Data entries
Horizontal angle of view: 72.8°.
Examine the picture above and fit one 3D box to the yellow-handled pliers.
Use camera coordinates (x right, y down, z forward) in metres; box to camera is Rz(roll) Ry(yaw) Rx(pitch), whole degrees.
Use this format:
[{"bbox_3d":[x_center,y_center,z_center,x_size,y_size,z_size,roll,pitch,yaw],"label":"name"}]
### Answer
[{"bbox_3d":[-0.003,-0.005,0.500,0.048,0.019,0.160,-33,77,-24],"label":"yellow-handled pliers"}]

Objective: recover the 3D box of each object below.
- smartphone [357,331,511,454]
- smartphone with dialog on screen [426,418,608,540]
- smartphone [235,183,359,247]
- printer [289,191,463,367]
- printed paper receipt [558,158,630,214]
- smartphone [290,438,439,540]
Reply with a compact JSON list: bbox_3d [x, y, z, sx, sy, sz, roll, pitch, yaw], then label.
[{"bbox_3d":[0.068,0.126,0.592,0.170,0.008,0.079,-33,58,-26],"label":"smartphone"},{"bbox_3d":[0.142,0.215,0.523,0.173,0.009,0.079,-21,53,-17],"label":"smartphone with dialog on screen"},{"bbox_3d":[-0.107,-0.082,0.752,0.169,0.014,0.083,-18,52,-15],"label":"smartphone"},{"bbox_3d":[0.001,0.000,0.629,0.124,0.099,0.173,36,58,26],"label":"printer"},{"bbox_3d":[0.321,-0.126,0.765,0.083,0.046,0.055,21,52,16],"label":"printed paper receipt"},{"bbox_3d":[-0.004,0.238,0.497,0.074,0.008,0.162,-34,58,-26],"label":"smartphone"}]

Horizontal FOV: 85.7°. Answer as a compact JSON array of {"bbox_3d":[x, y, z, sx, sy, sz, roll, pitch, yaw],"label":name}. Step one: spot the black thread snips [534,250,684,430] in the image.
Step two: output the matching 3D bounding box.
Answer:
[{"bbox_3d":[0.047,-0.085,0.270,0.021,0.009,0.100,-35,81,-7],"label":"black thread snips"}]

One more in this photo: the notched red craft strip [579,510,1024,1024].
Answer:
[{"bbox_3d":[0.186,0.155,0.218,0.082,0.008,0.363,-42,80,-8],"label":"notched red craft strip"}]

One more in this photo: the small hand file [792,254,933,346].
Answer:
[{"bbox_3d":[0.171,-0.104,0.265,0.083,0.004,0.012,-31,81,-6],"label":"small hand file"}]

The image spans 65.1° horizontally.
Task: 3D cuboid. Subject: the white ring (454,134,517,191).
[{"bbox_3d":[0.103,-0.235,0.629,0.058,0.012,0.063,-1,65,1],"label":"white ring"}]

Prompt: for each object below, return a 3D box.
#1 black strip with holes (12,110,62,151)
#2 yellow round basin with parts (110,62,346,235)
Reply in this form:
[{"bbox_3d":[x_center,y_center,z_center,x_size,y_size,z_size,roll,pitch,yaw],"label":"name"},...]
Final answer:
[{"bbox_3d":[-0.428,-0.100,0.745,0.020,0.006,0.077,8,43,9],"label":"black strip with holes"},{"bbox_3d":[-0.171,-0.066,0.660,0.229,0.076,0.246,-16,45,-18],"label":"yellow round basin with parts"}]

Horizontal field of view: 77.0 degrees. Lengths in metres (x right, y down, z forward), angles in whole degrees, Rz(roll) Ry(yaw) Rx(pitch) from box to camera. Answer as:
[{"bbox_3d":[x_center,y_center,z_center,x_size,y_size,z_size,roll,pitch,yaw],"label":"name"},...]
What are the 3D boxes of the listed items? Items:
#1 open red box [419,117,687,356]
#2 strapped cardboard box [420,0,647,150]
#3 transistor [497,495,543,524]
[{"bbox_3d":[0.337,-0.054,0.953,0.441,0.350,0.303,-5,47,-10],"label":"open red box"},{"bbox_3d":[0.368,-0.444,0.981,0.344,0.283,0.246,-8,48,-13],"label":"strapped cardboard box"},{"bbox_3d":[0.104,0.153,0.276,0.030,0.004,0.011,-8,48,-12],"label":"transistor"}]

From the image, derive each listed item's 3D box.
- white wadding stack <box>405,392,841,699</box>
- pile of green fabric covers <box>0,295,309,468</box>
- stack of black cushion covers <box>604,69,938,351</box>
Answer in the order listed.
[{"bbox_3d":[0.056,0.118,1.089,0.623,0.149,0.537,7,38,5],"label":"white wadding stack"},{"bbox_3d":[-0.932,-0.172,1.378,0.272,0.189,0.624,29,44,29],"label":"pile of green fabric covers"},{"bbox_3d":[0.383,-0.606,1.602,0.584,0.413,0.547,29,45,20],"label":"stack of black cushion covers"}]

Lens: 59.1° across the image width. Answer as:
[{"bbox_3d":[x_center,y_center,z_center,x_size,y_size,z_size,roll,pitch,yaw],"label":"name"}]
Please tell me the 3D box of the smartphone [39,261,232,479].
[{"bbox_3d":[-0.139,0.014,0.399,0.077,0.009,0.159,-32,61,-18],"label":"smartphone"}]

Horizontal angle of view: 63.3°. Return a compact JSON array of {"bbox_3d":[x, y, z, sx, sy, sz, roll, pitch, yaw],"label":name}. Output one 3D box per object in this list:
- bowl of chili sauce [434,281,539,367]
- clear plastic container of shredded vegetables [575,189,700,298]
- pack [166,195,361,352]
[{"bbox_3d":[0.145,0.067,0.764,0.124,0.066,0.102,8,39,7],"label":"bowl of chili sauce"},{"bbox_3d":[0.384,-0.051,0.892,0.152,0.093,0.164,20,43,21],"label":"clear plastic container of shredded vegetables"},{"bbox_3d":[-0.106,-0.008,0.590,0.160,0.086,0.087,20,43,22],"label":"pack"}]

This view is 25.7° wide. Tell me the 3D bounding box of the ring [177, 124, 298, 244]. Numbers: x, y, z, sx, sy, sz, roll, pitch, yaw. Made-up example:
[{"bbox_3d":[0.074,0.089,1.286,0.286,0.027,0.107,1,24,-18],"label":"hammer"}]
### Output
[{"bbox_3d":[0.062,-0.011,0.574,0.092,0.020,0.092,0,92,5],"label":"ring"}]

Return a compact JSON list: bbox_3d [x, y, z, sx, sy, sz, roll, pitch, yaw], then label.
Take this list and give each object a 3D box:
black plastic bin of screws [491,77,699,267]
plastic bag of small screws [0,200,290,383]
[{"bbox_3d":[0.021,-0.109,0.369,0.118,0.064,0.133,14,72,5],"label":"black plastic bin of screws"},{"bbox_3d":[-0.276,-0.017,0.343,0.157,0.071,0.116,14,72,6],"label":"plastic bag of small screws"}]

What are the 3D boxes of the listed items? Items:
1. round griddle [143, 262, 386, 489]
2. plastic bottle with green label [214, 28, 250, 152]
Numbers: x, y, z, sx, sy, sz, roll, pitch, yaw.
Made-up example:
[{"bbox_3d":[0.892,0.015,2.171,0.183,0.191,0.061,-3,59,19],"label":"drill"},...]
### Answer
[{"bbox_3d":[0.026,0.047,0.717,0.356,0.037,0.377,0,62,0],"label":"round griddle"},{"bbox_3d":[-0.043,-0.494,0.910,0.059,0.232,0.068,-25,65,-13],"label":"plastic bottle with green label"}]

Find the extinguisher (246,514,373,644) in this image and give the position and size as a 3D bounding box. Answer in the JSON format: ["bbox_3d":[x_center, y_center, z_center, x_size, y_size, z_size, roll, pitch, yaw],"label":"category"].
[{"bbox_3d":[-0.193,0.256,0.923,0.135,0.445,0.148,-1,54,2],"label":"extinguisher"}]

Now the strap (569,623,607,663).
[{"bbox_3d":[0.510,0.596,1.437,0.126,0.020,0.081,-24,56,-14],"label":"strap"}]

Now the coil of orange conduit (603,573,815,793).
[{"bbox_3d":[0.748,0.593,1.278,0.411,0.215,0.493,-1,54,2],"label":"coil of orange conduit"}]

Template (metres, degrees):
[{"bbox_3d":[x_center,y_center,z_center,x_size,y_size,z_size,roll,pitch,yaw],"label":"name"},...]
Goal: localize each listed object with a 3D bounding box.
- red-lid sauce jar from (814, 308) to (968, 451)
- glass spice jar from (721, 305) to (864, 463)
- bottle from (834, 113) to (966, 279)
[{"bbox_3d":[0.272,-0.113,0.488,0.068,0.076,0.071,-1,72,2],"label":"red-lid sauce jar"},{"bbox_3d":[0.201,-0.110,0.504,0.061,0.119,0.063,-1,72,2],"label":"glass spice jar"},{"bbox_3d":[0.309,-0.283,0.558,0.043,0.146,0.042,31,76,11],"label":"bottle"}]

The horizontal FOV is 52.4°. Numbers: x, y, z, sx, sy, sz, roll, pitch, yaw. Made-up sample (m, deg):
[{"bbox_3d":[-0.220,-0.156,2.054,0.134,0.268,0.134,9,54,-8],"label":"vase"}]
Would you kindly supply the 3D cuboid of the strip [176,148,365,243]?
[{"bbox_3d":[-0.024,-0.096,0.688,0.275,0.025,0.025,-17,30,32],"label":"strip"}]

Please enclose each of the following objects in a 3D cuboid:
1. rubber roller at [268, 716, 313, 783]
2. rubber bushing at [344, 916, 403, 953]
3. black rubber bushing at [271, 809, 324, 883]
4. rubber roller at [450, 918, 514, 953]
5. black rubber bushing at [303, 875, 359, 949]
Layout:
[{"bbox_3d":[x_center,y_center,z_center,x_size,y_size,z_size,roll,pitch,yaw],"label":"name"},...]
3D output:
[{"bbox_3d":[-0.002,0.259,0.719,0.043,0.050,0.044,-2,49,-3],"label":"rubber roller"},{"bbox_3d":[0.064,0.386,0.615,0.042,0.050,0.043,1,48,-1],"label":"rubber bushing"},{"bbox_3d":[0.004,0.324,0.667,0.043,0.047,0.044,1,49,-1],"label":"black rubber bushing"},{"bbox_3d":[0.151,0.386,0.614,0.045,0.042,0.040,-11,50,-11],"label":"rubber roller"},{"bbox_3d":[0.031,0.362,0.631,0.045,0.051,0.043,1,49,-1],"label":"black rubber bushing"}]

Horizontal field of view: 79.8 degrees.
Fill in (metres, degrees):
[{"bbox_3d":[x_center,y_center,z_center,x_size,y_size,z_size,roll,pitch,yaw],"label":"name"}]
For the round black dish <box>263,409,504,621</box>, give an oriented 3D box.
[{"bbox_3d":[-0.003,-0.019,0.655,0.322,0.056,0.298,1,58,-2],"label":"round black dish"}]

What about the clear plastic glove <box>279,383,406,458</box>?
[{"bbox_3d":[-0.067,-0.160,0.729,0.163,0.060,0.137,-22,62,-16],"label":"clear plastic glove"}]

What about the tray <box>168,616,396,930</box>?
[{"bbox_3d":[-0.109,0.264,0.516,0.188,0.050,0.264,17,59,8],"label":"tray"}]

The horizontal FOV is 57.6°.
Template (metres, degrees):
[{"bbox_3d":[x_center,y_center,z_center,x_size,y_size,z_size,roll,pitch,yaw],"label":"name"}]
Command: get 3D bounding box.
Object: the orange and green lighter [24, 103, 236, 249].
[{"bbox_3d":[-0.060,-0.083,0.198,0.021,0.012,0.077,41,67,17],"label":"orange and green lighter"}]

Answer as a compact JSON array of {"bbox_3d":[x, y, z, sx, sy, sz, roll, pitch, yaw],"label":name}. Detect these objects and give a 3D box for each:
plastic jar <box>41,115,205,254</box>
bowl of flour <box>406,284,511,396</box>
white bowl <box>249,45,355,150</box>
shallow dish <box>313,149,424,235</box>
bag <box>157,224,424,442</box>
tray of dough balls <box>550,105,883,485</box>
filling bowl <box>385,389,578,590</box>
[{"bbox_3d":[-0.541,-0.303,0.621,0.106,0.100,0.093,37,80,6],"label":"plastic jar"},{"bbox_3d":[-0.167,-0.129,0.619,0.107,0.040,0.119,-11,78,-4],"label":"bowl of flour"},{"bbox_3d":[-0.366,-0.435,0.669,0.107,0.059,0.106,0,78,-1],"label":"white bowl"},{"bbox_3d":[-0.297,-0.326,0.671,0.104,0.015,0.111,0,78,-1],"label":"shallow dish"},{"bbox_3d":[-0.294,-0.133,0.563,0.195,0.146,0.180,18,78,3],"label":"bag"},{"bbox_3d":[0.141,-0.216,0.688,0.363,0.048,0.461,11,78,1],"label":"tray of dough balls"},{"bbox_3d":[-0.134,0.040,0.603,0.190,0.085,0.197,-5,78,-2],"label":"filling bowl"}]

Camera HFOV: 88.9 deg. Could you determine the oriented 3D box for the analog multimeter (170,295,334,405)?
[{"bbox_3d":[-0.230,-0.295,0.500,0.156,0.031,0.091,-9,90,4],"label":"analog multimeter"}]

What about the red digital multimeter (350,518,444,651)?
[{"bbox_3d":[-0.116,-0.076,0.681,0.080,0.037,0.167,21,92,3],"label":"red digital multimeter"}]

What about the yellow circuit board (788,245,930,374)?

• **BRIEF**
Would you retype exactly the lines above, from the line with "Lens: 59.1° across" to the line with "- bowl of chili sauce [434,281,539,367]", with both end lines kept and nothing more?

• **SOLUTION TO THE PROBLEM**
Lens: 59.1° across the image width. Answer as:
[{"bbox_3d":[x_center,y_center,z_center,x_size,y_size,z_size,roll,pitch,yaw],"label":"name"}]
Please tell me the 3D box of the smartphone [39,261,232,479].
[{"bbox_3d":[-0.139,0.014,0.399,0.077,0.009,0.159,-32,61,-18],"label":"smartphone"}]

Horizontal angle of view: 63.3°. Return a compact JSON array of {"bbox_3d":[x, y, z, sx, sy, sz, roll, pitch, yaw],"label":name}. Output one 3D box per object in this list:
- bowl of chili sauce [434,281,539,367]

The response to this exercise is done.